→ Work required
Keep the pictures out of the copy and repeat the records exactly.

*** Opening of Task data ***

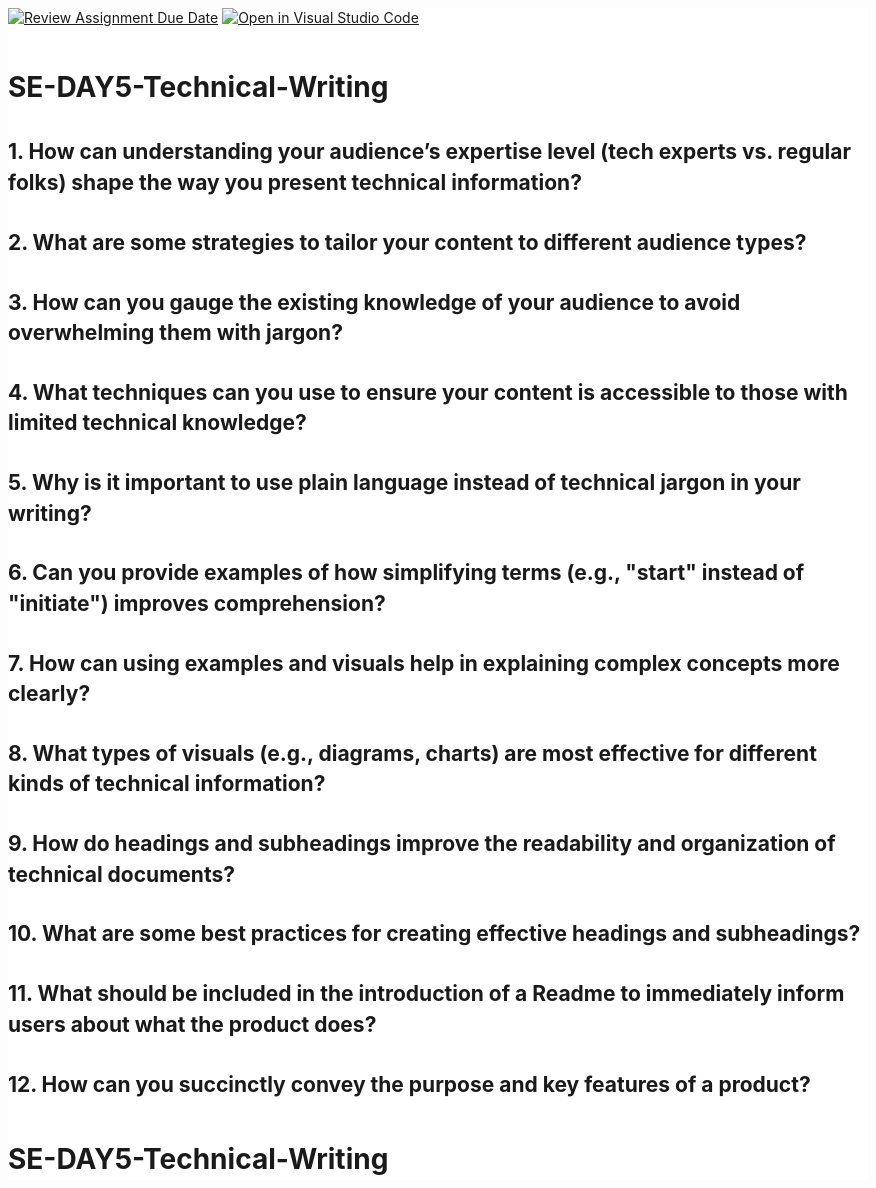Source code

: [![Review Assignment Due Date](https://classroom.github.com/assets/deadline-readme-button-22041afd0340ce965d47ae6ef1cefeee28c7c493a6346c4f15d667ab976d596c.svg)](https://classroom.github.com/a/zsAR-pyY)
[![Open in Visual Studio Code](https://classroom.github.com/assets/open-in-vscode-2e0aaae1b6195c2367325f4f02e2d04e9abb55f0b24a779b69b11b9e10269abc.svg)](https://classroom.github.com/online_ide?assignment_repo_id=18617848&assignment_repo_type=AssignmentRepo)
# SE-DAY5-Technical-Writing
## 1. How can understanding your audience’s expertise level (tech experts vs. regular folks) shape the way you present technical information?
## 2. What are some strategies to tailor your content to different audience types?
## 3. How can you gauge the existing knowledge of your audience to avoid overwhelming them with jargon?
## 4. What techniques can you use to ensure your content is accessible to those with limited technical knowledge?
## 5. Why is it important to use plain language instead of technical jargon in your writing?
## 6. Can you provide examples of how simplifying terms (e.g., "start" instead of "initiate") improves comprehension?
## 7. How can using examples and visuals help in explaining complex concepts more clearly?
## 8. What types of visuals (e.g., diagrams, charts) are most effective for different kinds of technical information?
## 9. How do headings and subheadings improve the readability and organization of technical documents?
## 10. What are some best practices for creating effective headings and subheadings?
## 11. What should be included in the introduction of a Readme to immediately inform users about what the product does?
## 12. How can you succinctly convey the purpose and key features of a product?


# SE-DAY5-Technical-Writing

*** Close of Task data ***

→ Exercise solution
Source code

: [![Review Assignment Due Date](https://classroom.github.com/assets/deadline-readme-button-22041afd0340ce965d47ae6ef1cefeee28c7c493a6346c4f15d667ab976d596c.svg)](https://classroom.github.com/a/zsAR-pyY)
[![Open in Visual Studio Code](https://classroom.github.com/assets/open-in-vscode-2e0aaae1b6195c2367325f4f02e2d04e9abb55f0b24a779b69b11b9e10269abc.svg)](https://classroom.github.com/online_ide?assignment_repo_id=18617848&assignment_repo_type=AssignmentRepo)
# SE-DAY5-Technical-Writing
## 1. How can understanding your audience’s expertise level (tech experts vs. regular folks) shape the way you present technical information?
## 2. What are some strategies to tailor your content to different audience types?
## 3. How can you gauge the existing knowledge of your audience to avoid overwhelming them with jargon?
## 4. What techniques can you use to ensure your content is accessible to those with limited technical knowledge?
## 5. Why is it important to use plain language instead of technical jargon in your writing?
## 6. Can you provide examples of how simplifying terms (e.g., "start" instead of "initiate") improves comprehension?
## 7. How can using examples and visuals help in explaining complex concepts more clearly?
## 8. What types of visuals (e.g., diagrams, charts) are most effective for different kinds of technical information?
## 9. How do headings and subheadings improve the readability and organization of technical documents?
## 10. What are some best practices for creating effective headings and subheadings?
## 11. What should be included in the introduction of a Readme to immediately inform users about what the product does?
## 12. How can you succinctly convey the purpose and key features of a product?


# SE-DAY5-Technical-Writing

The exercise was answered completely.